Wii Fit launches in US with high hopes of success
NEW YORK (AP) — Sumo wrestlers were the main inspiration behind Wii Fit, Nintendo's latest attempt at getting you off the couch when you play video games.
Because they are so huge, sumo wrestlers need two scales to weigh themselves. Wii Fit's balance board works kind of like two scales fused together, which, as its designers found, makes it instantly more fun than just one. The game has sold more than two million copies in Japan and it's been a hit in Europe. Nintendo Co. hopes to recreate that success when Wii Fit goes on sale in the US today.
In the US, pre-launch buzz around the game — whose activities range from yoga to snowboarding — is reminiscent of the Wii's debut. The console, initially elusive in stores and online, is still often in short supply a year and a half after its release.
Wii Fit, which costs $89.99 (euro58), is currently sold out in pre-launch sales on Amazon.com and the websites of retailers GameStop Corp. and Wal-Mart Stores Inc., while Best Buy Co.'s website lists it as "coming soon".
"Our main premise in creating Wii Fit was (to) create a game that allows you to check your weight," Shigeru Miyamoto, the legendary game designer behind Mario and Zelda, told The Associated Press through a translator during a recent visit to the US.
Miyamoto, 55, started checking his weight daily about five years ago, a few years after he began exercising to stay healthy. Tracking his progress, he said, was fun and his family soon caught the bug.
"We ended up buying a brand new scale, and I started thinking that if there was a way I could weigh myself in the living room and make a product out of it, that would be something everybody could relate to," Miyamoto said.
With the scale as a launching pad, Miyamoto and Wii Fit's other developers added balance-based fitness activities and games. In one, you play a penguin trying to catch fish in the air while balancing on a block of ice. Like the Wii's motion-sensitive wireless controller, Wii Fit's balance board is intuitive and takes no video game skills to master.

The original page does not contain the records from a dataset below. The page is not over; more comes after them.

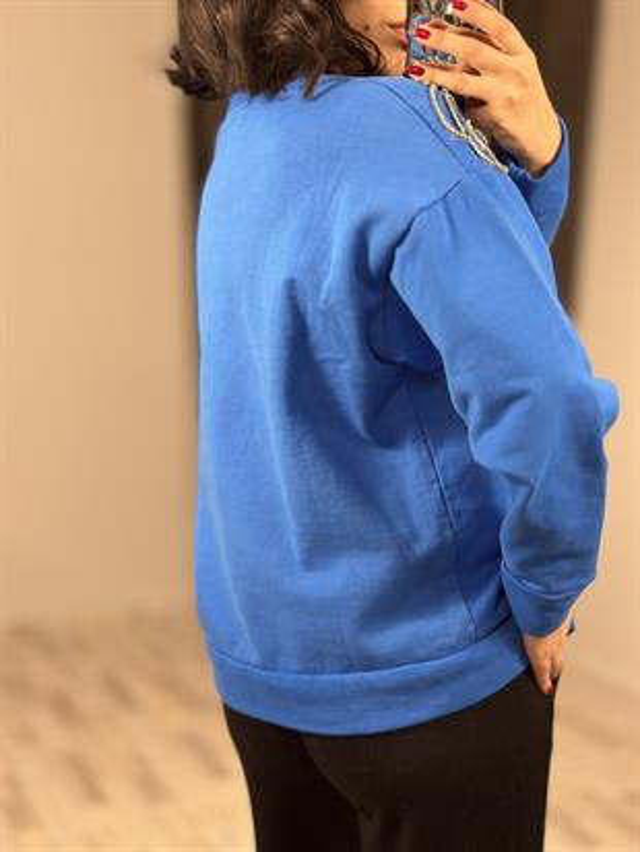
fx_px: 1183
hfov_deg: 30.3
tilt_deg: -33.8
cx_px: 320
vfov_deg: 39.6
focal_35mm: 48
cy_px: 426
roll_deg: +1.8
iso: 200
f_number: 1.78
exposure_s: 1/100
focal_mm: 6.86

During play the balance board becomes a snowboard, skis or a tightrope. The game's fitness regimen includes yoga, aerobics and strength training, as well as tracking of your weight and body mass index. You can even jog without the board, holding the Wii's wireless controller in your hand. The exercises start in one- or two-minute spurts, so you don't overextend yourself, and you progress to new levels as you get more proficient.
The goal of Wii Fit, Miyamoto said, is simply to get people to think more consciously about their health.
Instead of going after core-gamers — the "Grand Theft Auto" audience of boys and young men — Nintendo has been roping in the whole family, including moms and grandmothers, and getting them playing (and buying) the Wii.
Wii Fit seems to be expanding the Wii's audience even more. In Japan, between 30 percent and 40 percent of people who bought Wii Fit also bought a video game system for the first time, according to Miyamoto.
Mike Hickey, an analyst with Janco Partners, said Wii Fit exemplifies how the appeal of video gaming has expanded.
"It's becoming less threatening, easier to digest," Hickey said.
The game's launch outside the holiday season may also show the industry is maturing into a form of mainstream entertainment. While game companies still make most of their money around the holidays, Hickey and other analysts expects this to change.
"There is no reason you have to be tied to the holiday months any more," he said. "Like the movie business (games are) a legitimate form of entertainment in the non-Christmas tree months."
While some in the industry have questioned how long Nintendo can keep its momentum — after all, more causal gamers may not want to spend every spare dollar on a new video game — analysts are upbeat.
"I don't think we even had the imagination a year ago that Wii Fit could be compared to 'Grand Theft Auto," Hickey said, referring to the popular crime game franchise, whose latest installment shattered sales records when it hit store shelves last month.
If US sales compare to Japan's, Hickey said Wii Fit will likely sell about three million copies in its first couple of months, depending on supply constraints.
Cammie Dunaway, executive vice president of sales and marketing at Nintendo of America, said people have responded in "unprecedented numbers to retailers' pre-sales." While the game sold out online, Dunaway said Nintendo wants to ensure there is a "healthy balance" between brick and mortar stores and online pre-orders.
With its exercise components, weight and body mass index tracking (as well as gentle nudging when you don't exercise for a few days) Wii Fit can certainly sound more like a health gadget than a game. In Miyamoto's eyes, however, it's a video game.
"In my mind anything that lets you interact on a TV screen, technically speaking, is a video game," he said. "But it's true that with Wii Fit you are doing things that you typically don't do, like checking your weight."